I like my Fitbit, but trying to bind people in this way is outrageous.
And then, there’s the problem of women trying to work out in a gym but not dressing like a Kardashian. Late last year, an Orthodox Jewish woman sued Lucille Roberts gyms “for allegedly pitching a holy fit when she insisted on wearing a skirt during her workouts in Brooklyn.” Writes the New York Post:
Yosefa Jalal, of Crown Heights, claims in court papers to be filed Friday that she was repeatedly harassed, threatened with arrest and ultimately had her membership revoked for following religious dictates regarding female modesty.…
Jalal “observes the Jewish rules of modesty” and in public always “wears skirts and tights to cover her legs, and shirts that cover her elbows and come to her neck.”…
Her workout attire first became an issue at a Kings Highway location, where she was told in 2013 and again the next year that she couldn’t wear her skirt.

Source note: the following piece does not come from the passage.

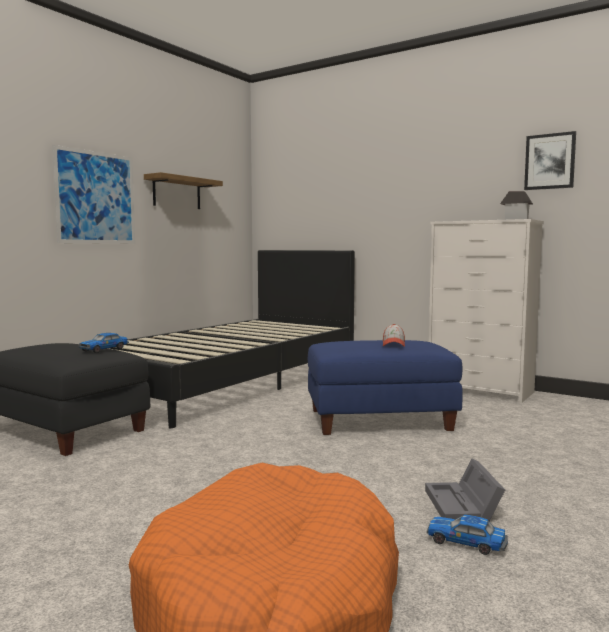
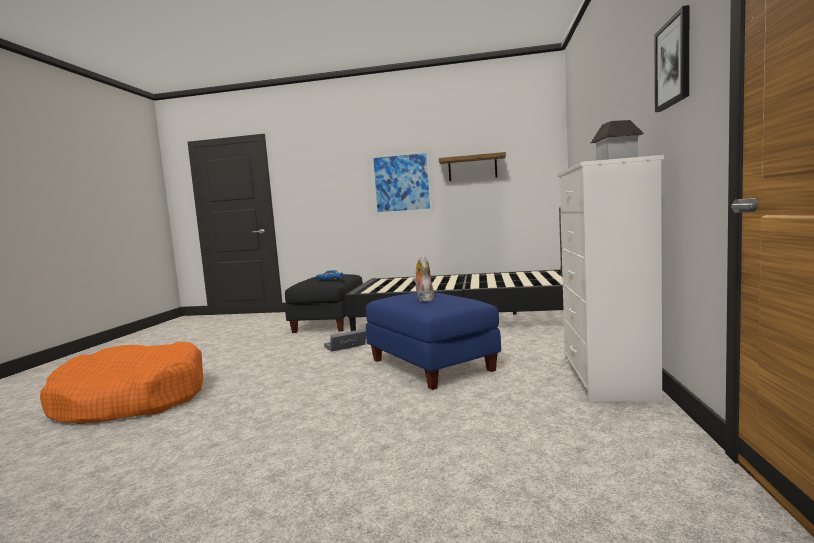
camera: 65 degrees right, 0 degrees up
(393, 344) = (424, 299): cap -> plush toy
(463, 506) = (256, 417): grey storage box -> grey storage box (344, 347)
(466, 542) = (197, 426): toy car -> none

Instead, she started going to a Lucille Roberts on Flatbush Avenue regularly until June 26 of this year, when a manager accused her of “ ‘trespassing’ because she was not wearing appropriate attire,” the suit alleges.
Jalal left to avoid trouble and later went to the local police station house, where she says a cop told her that going to the gym in a skirt was not trespassing.
But when she returned on July 1 for a kickboxing class, a staffer interrupted the lesson and spoke to the instructor, who “stopped the music and told everyone they had to stop class until Ms. Jalal took off the skirt,” her suit says.
When the other women began screaming at her, she switched to an elliptical machine and was told that her membership had been revoked and warned that “the police are on their way.”
Meanwhile in Michigan,
A judge has dismissed a Midland County woman's lawsuit against Planet Fitness for its transgender-friendly locker room policy.…
Cormier's suit was based upon her seeing a transgender person in the locker room. …
Planet Fitness canceled Cormier's membership after she complained to fellow gym members over several days.…
Known for its "judgment free zone" slogan, Planet Fitness has stated its locker room policy allows members and guests to use the facilities that correspond with their "sincere self-reported gender identity."
Cormier’s appealing. Really? How are we supposed to obey Oprah if we can't just get along?